Pan-African lender Ecobank Transnational has listed the world’s first ICMA-designated commercial bank Nature Bond on the London Stock Exchange, raising $450 million to channel international capital into African biodiversity protection for the first time at scale.
A bond built on four years of groundwork
Priced on 14 May and settled on 19 May 2026, the 10.25-year Tier 2 instrument carries a call option after 5.25 years. Investor appetite proved far stronger than anticipated. The final orderbook reached $1.36 billion — nearly four times the original $350 million target — allowing Ecobank to increase the offering by $100 million and tighten pricing by 50 basis points.
“Investors did not just support this bond. They demanded more of it,” said Jeremy Awori, Group CEO of Ecobank Transnational Incorporated. “We have spent four years building the systems, governance and accountability needed to make nature finance credible and scalable in Africa.”

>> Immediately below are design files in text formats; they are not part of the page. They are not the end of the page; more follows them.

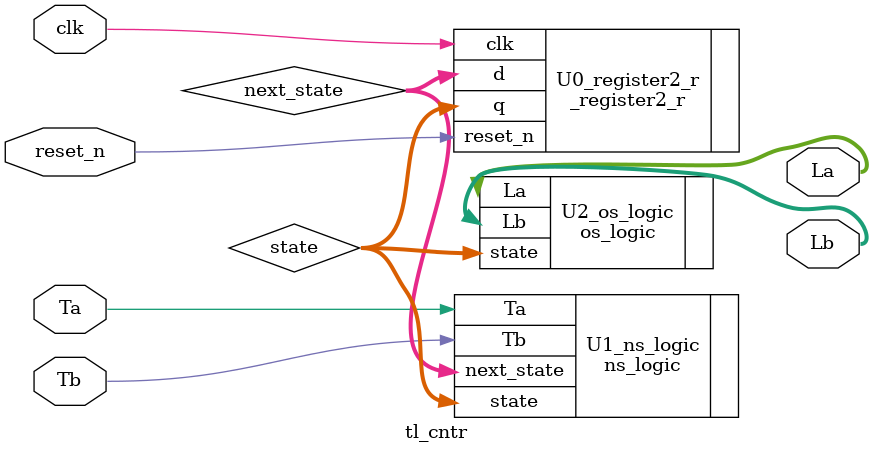
<source format=v>

module tl_cntr(clk,reset_n,Ta,Tb,La,Lb); //Module of Traffic light controller
	input clk,reset_n,Ta,Tb; //clk : clock pulse; //reset_n : reset switch; //Ta,Tb : Traffic
	output [1:0] La; //Light A
	output [1:0] Lb; //Light B
	
	wire [1:0] next_state; //next state
	wire [1:0] state; //current state
		
	_register2_r U0_register2_r(.clk(clk),.reset_n(reset_n),.d(next_state),.q(state)); //store state in register
	ns_logic U1_ns_logic(.Ta(Ta),.Tb(Tb),.state(state),.next_state(next_state)); //operate next state
	os_logic U2_os_logic(.state(state),.La(La),.Lb(Lb)); //output state

endmodule //End of module
</source>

On the liability side, net proceeds will refinance ETI’s outstanding $350 million 8.75% Tier 2 Sustainability Notes due June 2031, ahead of a 16 June call date.
Where the money goes
An equivalent amount flows into sustainable agriculture and water infrastructure loans across 24 African markets. Priority deployment targets biodiversity-critical countries including Côte d’Ivoire, Burkina Faso and Ghana. Eighty-one percent of the eligible lending pool covers countries where agricultural land-use change drives the most biodiversity loss — directing capital precisely where it can do the most good.
The framework sets a high bar for accountability. Every eligible loan meets seven independently verified sustainability conditions, including deforestation screening and supply chain traceability.

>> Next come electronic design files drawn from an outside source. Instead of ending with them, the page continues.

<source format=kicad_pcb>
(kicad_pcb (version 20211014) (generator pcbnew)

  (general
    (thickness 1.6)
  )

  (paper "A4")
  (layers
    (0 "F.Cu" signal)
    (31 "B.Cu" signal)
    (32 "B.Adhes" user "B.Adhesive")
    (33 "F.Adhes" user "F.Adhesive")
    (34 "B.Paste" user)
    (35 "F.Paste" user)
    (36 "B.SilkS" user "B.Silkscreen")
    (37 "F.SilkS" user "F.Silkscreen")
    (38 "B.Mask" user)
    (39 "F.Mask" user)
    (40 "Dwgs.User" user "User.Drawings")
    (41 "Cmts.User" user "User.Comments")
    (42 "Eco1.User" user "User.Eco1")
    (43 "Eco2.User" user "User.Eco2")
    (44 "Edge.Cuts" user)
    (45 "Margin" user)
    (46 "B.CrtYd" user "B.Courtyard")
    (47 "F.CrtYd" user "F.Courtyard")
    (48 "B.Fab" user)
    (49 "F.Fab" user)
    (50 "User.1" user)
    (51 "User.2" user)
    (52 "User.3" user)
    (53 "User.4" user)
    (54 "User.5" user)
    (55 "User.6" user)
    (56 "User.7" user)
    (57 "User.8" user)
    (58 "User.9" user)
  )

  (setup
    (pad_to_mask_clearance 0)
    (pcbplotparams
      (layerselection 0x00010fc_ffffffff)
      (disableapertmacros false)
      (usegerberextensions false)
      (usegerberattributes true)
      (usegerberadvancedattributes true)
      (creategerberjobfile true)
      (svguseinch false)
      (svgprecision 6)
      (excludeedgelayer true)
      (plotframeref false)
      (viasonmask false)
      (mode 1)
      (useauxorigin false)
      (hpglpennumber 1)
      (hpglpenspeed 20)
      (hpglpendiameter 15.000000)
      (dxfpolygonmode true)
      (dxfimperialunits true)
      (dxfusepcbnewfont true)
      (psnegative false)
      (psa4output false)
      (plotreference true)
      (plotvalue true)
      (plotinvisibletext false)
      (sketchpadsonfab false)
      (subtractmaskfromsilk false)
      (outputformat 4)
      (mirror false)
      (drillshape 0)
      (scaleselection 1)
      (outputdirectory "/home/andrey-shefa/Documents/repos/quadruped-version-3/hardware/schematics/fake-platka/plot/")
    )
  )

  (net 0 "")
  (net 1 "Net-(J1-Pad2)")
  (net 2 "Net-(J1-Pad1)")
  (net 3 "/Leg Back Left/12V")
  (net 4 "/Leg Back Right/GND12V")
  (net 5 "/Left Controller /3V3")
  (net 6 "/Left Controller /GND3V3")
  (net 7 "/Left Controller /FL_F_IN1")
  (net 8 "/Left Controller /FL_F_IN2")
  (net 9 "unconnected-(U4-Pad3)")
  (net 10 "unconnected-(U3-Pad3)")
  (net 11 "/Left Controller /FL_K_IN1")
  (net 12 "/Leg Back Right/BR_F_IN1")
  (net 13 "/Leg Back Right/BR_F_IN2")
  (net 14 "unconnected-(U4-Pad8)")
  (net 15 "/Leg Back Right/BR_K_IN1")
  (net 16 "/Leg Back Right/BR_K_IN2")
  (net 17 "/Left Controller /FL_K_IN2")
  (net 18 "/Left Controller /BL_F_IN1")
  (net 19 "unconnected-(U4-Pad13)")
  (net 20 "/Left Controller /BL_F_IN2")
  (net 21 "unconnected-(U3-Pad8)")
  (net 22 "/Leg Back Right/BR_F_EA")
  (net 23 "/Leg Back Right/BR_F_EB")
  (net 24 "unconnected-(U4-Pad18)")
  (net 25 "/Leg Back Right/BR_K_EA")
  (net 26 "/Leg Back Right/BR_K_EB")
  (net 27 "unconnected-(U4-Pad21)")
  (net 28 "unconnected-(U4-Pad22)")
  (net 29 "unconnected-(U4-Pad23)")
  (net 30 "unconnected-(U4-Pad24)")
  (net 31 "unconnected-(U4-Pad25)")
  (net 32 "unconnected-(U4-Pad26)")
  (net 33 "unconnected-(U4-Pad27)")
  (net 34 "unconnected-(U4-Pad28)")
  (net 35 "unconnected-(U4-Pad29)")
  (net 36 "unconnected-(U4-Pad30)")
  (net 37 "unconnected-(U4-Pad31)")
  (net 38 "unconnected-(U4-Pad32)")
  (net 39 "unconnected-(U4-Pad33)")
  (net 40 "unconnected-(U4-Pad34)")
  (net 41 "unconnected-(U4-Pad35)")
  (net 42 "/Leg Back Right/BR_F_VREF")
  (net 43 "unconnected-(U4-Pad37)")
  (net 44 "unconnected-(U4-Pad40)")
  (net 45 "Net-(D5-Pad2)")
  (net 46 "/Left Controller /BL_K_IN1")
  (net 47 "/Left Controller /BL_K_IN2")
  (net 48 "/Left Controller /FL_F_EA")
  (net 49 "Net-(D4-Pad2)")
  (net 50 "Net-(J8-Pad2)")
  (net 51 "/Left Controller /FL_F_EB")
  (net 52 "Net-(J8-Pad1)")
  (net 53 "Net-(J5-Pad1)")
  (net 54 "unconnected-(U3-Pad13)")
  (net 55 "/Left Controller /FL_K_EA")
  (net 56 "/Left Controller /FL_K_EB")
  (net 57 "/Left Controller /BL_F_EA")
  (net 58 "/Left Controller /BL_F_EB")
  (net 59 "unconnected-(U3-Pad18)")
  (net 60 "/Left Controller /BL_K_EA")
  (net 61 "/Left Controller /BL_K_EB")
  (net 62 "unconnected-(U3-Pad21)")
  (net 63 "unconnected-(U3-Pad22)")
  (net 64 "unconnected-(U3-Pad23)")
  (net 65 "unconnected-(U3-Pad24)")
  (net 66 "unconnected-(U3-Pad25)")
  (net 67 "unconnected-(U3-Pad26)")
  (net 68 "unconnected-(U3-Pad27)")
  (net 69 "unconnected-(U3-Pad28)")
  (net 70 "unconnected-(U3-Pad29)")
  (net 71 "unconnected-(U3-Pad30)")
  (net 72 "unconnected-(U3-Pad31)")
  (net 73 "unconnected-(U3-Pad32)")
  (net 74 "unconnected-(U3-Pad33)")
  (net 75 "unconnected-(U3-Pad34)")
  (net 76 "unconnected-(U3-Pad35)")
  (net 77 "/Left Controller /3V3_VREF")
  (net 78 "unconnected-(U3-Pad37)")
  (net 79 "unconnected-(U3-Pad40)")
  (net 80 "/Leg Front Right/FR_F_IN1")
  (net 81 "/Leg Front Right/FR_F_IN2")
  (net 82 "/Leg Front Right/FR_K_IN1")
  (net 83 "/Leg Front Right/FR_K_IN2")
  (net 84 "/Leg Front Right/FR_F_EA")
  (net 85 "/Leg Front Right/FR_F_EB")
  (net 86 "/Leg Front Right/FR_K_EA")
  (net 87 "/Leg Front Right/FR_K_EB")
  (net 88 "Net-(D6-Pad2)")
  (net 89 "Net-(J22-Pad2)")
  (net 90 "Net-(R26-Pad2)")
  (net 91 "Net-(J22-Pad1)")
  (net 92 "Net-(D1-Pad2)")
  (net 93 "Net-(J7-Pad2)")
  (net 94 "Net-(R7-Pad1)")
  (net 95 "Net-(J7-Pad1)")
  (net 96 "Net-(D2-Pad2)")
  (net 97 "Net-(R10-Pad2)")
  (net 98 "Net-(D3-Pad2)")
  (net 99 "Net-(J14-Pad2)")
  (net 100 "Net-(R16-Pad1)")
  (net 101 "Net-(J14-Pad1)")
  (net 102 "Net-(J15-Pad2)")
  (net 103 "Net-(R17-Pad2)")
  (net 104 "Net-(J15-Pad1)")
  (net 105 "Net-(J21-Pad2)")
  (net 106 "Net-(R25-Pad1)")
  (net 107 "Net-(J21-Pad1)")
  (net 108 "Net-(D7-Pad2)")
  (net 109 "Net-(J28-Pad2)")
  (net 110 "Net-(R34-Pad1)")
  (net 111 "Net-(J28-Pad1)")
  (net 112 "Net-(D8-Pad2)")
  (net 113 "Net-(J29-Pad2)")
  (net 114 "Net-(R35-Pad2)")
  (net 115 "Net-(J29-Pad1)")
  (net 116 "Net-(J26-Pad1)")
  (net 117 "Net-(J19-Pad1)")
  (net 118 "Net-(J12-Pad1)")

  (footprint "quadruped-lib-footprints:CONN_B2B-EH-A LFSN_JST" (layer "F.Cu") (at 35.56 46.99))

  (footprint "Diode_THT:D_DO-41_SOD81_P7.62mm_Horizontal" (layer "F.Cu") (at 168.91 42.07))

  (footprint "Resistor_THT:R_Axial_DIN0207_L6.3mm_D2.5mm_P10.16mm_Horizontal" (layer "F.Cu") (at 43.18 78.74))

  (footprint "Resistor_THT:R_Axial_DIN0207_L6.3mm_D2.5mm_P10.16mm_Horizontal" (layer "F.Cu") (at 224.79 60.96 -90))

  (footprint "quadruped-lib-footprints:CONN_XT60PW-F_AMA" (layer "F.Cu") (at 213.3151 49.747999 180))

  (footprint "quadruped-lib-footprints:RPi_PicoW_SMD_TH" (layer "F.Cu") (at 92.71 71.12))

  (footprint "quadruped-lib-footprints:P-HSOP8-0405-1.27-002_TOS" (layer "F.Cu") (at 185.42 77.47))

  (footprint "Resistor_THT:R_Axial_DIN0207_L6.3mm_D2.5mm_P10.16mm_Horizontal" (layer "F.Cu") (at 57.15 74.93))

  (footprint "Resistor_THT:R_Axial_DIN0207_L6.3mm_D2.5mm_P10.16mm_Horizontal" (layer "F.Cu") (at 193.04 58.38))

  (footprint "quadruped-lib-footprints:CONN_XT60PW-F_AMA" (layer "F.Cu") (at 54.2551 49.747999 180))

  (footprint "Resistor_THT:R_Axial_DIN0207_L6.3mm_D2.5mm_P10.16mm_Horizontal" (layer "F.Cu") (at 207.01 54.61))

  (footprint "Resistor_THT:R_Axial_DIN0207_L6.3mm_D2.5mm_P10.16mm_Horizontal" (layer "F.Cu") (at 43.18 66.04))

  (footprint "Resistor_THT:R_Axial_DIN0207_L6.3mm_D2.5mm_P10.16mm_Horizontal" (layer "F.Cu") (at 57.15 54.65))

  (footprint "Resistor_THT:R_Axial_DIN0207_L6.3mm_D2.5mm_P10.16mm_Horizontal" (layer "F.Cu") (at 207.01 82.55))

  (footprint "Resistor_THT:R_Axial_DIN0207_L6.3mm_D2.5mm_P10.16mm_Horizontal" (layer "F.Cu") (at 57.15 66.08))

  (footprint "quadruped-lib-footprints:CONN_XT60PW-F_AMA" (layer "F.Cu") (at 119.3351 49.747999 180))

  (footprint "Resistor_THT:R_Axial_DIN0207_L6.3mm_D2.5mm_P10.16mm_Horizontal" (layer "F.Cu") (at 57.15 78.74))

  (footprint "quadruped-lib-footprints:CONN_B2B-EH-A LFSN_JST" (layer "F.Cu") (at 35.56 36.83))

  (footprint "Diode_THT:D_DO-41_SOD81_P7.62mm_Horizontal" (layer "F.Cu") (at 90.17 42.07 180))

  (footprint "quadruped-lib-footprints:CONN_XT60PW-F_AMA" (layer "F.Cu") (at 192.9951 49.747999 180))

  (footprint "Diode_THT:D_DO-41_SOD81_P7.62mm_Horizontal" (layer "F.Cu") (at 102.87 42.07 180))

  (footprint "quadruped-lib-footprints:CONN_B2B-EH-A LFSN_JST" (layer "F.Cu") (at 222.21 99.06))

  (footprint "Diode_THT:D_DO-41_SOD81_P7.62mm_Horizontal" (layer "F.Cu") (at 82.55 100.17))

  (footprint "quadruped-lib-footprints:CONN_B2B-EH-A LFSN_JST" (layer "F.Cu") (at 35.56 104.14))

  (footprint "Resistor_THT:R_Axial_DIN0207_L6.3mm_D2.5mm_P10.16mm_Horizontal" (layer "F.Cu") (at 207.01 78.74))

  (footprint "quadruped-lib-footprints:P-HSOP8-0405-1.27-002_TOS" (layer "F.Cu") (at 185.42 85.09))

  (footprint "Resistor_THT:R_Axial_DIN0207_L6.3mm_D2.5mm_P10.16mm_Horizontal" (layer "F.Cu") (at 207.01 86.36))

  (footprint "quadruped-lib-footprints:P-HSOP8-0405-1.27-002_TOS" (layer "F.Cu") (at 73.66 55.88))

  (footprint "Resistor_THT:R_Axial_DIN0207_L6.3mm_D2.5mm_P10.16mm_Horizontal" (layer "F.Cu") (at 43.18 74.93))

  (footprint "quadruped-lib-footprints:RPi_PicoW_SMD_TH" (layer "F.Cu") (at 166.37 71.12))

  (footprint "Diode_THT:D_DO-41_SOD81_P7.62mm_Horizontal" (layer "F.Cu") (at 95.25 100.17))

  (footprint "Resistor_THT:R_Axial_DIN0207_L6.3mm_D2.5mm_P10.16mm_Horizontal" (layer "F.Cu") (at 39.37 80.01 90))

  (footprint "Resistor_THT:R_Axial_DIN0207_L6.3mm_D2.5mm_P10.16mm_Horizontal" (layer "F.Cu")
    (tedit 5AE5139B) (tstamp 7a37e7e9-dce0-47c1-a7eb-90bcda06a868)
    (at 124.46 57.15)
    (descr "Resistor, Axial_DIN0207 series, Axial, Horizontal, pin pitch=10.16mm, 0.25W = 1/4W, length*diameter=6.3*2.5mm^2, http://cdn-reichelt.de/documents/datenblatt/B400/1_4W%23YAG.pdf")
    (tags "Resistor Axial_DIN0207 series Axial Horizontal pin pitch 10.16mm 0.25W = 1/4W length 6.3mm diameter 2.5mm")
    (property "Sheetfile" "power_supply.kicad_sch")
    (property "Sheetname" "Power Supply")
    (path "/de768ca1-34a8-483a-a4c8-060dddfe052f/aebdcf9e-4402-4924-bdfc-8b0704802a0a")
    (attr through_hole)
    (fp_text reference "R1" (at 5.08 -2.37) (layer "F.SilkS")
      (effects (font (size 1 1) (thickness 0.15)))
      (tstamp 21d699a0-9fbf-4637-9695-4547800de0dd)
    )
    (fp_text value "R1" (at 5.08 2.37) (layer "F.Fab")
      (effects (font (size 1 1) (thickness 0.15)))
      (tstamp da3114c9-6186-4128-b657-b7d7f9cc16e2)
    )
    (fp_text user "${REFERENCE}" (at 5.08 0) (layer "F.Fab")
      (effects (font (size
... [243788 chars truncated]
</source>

Africa hosts 25% of global biodiversity yet receives less than 3% of nature finance worldwide. This bond addresses that imbalance directly, funding the farmers, agri-processors and water operators whose daily activities determine ecosystem outcomes at ground level.
What makes this a Nature Bond
The bond carries the ICMA Nature Bond secondary designation under the ICMA Sustainable Bonds for Nature: A Practitioner’s Guide (June 2025) and aligns with the ICMA Green Bond Principles. Where green bonds cover a broad range of environmental goals, the Nature Bond designation focuses proceeds specifically on biodiversity, sustainable land use and water infrastructure.
Moody’s awarded the transaction its highest possible sustainability quality score — SQS1 Excellent.
“Nature finance will only scale in Africa if it is practical, measurable and connected to the real economy,” said Rachael Antwi, Group Head of Sustainability and ESRM at Ecobank. “This bond links international capital to eligible lending for sustainable agriculture and water infrastructure across 24 countries.”
Who backed the deal
FMO, the Dutch entrepreneurial development bank, anchored the transaction with a $50 million order — repeating its role in ETI’s inaugural 2021 Tier 2 issuance. Renaissance Capital Africa and Standard Chartered Bank acted as Joint Lead Managers and Joint Bookrunners.
Ecobank Development Corporation served as co-manager and African Finance Corporation as financial adviser. Demand came from investors across the UK, continental Europe, the United States, the Middle East, Asia and Africa.
The transaction follows record 2025 group results, with pretax profit rising 21% to $801 million — a financial foundation that gave investors confidence in the bank’s ability to deliver on its nature commitments over the decade ahead.